++++ EXERCISE MATERIAL ++++

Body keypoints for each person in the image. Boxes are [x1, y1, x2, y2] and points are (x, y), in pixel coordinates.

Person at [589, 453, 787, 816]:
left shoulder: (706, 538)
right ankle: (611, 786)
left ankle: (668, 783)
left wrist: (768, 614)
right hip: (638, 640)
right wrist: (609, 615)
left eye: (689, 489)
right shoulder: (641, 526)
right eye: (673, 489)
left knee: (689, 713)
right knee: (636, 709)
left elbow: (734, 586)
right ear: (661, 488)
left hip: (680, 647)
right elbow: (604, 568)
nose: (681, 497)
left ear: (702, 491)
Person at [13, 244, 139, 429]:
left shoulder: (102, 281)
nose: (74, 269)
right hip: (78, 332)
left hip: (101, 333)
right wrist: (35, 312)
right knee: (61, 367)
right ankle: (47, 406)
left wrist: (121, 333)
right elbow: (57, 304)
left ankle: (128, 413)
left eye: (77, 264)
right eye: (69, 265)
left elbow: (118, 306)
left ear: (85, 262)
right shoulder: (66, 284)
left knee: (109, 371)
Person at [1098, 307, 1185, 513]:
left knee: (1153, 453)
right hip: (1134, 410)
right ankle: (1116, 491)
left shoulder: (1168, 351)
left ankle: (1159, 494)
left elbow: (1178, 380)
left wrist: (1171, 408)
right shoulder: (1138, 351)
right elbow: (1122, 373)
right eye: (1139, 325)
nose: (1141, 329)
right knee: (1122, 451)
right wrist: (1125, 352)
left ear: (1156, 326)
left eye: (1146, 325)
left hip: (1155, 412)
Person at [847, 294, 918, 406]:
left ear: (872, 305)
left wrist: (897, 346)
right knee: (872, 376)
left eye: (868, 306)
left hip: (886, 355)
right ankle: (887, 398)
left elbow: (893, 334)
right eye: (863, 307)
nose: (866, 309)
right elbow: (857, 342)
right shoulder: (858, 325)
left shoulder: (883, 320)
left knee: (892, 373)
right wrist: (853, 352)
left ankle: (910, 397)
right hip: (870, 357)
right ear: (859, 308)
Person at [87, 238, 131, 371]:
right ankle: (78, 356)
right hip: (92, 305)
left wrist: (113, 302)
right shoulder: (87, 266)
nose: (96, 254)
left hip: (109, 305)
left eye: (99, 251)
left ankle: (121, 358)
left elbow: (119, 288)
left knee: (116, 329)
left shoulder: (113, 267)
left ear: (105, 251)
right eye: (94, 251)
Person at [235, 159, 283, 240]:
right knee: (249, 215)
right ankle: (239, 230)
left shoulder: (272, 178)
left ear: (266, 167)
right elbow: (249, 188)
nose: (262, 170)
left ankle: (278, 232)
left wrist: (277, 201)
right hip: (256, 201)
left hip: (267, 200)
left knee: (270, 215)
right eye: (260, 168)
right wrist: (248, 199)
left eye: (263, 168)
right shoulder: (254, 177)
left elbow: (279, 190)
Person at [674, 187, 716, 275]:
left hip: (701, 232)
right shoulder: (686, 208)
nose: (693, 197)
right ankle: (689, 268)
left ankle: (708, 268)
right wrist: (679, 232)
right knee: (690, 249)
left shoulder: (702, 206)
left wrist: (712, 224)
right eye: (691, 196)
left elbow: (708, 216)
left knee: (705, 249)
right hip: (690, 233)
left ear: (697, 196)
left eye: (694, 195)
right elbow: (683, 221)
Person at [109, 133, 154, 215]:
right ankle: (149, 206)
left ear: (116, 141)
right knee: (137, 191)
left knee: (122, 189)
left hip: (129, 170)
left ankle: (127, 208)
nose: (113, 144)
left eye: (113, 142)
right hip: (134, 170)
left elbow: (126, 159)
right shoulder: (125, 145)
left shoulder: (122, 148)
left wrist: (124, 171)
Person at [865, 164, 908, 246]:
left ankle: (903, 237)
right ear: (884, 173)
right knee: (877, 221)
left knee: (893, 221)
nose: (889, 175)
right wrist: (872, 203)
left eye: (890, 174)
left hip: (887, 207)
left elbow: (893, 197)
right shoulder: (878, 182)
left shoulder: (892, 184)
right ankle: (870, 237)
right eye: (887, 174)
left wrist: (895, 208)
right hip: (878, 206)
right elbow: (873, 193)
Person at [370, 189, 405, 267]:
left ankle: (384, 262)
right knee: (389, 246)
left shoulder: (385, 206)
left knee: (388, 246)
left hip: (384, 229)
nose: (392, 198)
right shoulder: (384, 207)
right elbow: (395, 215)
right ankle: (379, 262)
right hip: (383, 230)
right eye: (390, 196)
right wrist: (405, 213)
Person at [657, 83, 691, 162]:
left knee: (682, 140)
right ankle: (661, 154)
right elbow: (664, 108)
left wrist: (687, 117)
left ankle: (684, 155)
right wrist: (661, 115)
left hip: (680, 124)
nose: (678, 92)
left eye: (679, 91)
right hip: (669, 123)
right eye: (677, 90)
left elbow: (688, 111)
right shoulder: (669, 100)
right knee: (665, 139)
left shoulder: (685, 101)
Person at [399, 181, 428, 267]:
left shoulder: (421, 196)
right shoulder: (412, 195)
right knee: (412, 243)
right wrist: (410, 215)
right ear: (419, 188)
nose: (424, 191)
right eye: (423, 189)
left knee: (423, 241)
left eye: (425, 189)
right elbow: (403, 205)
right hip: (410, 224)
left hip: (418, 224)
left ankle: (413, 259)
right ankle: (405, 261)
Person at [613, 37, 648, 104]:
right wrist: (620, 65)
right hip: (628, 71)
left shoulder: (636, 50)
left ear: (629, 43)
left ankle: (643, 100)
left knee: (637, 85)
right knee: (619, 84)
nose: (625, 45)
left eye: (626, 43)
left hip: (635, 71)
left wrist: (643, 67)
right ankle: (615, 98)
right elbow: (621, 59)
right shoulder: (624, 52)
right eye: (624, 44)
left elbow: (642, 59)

++++

TASK BRIEF
Once you find the line with "left eye: (694, 195)" above, print it and every line after it up to and including the line with "right shoulder: (878, 182)", exactly as written and nothing else.

EXERCISE SOLUTION
left eye: (694, 195)
right elbow: (683, 221)
Person at [109, 133, 154, 215]:
right ankle: (149, 206)
left ear: (116, 141)
right knee: (137, 191)
left knee: (122, 189)
left hip: (129, 170)
left ankle: (127, 208)
nose: (113, 144)
left eye: (113, 142)
right hip: (134, 170)
left elbow: (126, 159)
right shoulder: (125, 145)
left shoulder: (122, 148)
left wrist: (124, 171)
Person at [865, 164, 908, 246]:
left ankle: (903, 237)
right ear: (884, 173)
right knee: (877, 221)
left knee: (893, 221)
nose: (889, 175)
right wrist: (872, 203)
left eye: (890, 174)
left hip: (887, 207)
left elbow: (893, 197)
right shoulder: (878, 182)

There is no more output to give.